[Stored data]
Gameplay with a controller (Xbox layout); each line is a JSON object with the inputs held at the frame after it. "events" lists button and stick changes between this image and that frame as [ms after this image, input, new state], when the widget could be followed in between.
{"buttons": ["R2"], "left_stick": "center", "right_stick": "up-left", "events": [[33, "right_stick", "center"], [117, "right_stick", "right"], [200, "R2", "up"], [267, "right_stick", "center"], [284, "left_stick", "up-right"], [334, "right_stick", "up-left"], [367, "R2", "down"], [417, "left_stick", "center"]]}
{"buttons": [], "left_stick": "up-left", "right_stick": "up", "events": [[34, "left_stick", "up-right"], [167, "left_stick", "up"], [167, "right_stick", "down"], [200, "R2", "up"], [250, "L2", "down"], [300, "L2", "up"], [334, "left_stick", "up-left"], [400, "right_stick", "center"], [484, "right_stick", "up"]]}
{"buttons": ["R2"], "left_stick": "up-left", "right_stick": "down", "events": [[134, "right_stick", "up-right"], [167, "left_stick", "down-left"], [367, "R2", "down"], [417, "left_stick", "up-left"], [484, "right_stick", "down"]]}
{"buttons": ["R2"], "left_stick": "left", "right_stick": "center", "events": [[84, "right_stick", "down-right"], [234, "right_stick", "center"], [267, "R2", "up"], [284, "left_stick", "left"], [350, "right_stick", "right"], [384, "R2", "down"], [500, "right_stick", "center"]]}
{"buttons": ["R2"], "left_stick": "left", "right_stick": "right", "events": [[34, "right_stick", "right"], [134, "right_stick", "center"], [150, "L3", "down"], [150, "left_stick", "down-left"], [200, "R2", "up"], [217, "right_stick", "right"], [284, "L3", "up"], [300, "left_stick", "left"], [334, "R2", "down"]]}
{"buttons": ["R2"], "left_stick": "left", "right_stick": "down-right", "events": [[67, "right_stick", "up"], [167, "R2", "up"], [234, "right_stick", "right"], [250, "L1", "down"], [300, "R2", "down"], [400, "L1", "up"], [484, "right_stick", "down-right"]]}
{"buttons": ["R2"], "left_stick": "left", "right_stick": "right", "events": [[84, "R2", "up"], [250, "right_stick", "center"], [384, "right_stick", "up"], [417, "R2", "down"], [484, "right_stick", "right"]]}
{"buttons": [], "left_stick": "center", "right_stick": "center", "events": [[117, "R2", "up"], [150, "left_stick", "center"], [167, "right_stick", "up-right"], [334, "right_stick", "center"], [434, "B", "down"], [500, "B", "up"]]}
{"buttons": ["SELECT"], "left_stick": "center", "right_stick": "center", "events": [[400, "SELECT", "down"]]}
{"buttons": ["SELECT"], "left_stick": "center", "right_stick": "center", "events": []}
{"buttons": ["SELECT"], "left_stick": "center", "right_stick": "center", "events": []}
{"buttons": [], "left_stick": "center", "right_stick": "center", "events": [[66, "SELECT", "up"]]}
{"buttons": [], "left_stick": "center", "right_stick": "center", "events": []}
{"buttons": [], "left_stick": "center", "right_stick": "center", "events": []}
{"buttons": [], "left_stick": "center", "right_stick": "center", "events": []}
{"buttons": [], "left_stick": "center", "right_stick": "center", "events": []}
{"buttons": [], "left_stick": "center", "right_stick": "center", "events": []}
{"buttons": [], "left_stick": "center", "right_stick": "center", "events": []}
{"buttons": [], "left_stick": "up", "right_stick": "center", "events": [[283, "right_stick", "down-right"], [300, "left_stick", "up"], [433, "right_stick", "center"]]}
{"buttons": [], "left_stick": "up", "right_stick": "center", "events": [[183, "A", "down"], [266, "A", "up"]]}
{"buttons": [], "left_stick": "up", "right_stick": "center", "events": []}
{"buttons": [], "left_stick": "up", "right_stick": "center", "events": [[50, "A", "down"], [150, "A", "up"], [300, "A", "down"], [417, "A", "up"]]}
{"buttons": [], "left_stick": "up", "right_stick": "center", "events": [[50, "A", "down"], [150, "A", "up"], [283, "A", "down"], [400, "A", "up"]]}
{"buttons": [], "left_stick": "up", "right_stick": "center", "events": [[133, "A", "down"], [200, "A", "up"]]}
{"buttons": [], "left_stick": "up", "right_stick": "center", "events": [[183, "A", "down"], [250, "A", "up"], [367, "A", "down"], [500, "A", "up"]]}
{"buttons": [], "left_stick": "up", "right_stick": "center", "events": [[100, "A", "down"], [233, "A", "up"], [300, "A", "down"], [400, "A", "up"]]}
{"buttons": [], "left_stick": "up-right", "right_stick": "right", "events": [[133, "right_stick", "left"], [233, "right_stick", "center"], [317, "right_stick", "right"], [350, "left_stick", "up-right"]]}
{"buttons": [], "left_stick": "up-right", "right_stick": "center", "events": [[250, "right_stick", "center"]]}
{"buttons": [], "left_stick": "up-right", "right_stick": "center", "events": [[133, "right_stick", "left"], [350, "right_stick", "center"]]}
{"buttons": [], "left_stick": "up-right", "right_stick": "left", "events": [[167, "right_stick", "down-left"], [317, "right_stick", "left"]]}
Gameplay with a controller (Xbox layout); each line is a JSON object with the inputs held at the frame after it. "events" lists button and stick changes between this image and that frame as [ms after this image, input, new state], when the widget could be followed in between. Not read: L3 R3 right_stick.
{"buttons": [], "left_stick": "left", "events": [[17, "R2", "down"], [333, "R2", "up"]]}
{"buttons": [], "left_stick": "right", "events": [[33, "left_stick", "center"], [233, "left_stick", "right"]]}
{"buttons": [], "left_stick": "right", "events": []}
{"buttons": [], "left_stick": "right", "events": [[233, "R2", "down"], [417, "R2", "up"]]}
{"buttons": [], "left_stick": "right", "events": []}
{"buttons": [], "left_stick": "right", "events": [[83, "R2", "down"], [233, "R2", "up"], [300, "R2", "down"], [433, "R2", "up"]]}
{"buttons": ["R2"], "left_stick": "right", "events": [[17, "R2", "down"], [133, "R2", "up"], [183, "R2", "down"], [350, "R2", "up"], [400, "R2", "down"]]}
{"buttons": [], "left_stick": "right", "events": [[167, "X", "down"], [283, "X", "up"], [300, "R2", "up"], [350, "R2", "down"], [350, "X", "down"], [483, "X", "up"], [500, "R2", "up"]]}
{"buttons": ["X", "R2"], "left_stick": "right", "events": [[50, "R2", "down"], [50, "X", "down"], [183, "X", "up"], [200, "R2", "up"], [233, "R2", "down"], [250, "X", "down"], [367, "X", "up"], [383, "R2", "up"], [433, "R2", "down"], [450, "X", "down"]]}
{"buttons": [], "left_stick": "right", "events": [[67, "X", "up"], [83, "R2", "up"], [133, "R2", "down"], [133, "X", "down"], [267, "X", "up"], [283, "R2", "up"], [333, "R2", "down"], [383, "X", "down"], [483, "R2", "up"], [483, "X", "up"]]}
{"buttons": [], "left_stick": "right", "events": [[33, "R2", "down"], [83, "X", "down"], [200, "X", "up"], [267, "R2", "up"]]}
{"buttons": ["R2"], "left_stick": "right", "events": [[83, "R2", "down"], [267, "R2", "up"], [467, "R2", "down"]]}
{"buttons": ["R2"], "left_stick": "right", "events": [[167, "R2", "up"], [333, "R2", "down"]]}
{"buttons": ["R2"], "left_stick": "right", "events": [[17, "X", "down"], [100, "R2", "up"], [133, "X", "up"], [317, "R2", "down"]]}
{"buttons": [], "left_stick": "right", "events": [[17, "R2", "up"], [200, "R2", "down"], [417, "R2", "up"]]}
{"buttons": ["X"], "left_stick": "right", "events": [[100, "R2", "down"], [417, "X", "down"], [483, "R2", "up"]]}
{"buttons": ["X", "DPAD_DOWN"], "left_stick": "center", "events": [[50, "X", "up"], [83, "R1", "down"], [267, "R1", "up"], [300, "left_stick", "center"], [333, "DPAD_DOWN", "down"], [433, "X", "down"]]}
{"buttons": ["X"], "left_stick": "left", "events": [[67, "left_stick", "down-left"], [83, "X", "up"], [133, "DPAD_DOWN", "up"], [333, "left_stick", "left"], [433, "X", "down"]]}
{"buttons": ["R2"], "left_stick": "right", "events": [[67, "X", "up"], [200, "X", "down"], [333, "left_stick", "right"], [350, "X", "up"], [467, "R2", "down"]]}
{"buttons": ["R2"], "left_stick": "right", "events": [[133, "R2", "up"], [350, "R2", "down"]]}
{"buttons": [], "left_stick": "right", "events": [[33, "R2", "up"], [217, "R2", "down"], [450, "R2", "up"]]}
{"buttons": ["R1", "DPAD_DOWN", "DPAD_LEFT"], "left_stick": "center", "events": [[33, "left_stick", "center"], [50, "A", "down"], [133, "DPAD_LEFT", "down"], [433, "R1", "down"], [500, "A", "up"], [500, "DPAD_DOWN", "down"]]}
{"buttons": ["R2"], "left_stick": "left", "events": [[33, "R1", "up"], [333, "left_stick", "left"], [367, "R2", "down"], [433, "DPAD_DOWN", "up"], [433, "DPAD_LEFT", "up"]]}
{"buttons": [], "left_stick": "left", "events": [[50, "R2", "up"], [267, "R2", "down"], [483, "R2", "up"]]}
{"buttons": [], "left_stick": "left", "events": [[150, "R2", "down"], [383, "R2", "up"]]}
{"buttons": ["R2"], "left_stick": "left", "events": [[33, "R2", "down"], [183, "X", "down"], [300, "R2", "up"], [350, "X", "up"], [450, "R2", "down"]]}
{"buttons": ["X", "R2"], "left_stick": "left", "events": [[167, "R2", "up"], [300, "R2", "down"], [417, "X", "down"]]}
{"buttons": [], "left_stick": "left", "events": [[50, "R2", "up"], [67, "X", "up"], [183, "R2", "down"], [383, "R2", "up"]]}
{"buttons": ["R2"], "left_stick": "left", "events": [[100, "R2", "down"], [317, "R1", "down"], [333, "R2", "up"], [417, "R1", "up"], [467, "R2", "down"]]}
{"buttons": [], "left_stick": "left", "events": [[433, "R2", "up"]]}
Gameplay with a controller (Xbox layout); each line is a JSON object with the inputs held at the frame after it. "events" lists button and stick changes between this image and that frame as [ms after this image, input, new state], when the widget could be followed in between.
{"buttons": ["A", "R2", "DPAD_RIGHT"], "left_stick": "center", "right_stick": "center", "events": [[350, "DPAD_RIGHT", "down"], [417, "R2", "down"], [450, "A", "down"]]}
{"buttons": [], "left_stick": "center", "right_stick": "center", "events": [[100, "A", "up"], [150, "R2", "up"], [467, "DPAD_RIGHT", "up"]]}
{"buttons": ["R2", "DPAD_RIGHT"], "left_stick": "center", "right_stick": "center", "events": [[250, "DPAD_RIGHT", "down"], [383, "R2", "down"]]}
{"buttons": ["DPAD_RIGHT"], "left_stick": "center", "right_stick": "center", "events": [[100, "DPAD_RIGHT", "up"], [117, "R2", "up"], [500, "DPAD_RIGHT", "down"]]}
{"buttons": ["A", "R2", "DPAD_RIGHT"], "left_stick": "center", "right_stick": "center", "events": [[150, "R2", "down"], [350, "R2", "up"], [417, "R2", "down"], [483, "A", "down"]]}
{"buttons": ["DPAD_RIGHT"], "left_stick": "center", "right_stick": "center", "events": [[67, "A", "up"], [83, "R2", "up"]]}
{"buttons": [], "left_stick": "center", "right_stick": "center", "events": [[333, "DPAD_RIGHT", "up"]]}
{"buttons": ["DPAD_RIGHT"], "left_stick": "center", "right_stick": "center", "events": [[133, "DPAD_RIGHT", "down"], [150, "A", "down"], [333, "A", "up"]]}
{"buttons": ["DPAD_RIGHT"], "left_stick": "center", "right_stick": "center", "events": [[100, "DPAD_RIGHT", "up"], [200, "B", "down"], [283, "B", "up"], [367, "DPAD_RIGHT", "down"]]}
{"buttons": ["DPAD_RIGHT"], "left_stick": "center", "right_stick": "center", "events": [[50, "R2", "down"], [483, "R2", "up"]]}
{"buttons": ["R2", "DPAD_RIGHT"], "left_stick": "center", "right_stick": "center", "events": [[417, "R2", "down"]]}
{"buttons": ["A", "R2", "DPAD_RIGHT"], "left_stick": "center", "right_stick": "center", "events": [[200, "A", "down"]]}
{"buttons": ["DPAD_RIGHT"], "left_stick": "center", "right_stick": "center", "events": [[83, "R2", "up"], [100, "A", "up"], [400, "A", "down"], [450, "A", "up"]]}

_DIRECTIONS FOR THIS TASK_: Look through the records above for the string "SELECT", then copy every line that has it.

_RESULT OF THIS EXERCISE_:
{"buttons": ["SELECT"], "left_stick": "center", "right_stick": "center", "events": [[400, "SELECT", "down"]]}
{"buttons": ["SELECT"], "left_stick": "center", "right_stick": "center", "events": []}
{"buttons": ["SELECT"], "left_stick": "center", "right_stick": "center", "events": []}
{"buttons": [], "left_stick": "center", "right_stick": "center", "events": [[66, "SELECT", "up"]]}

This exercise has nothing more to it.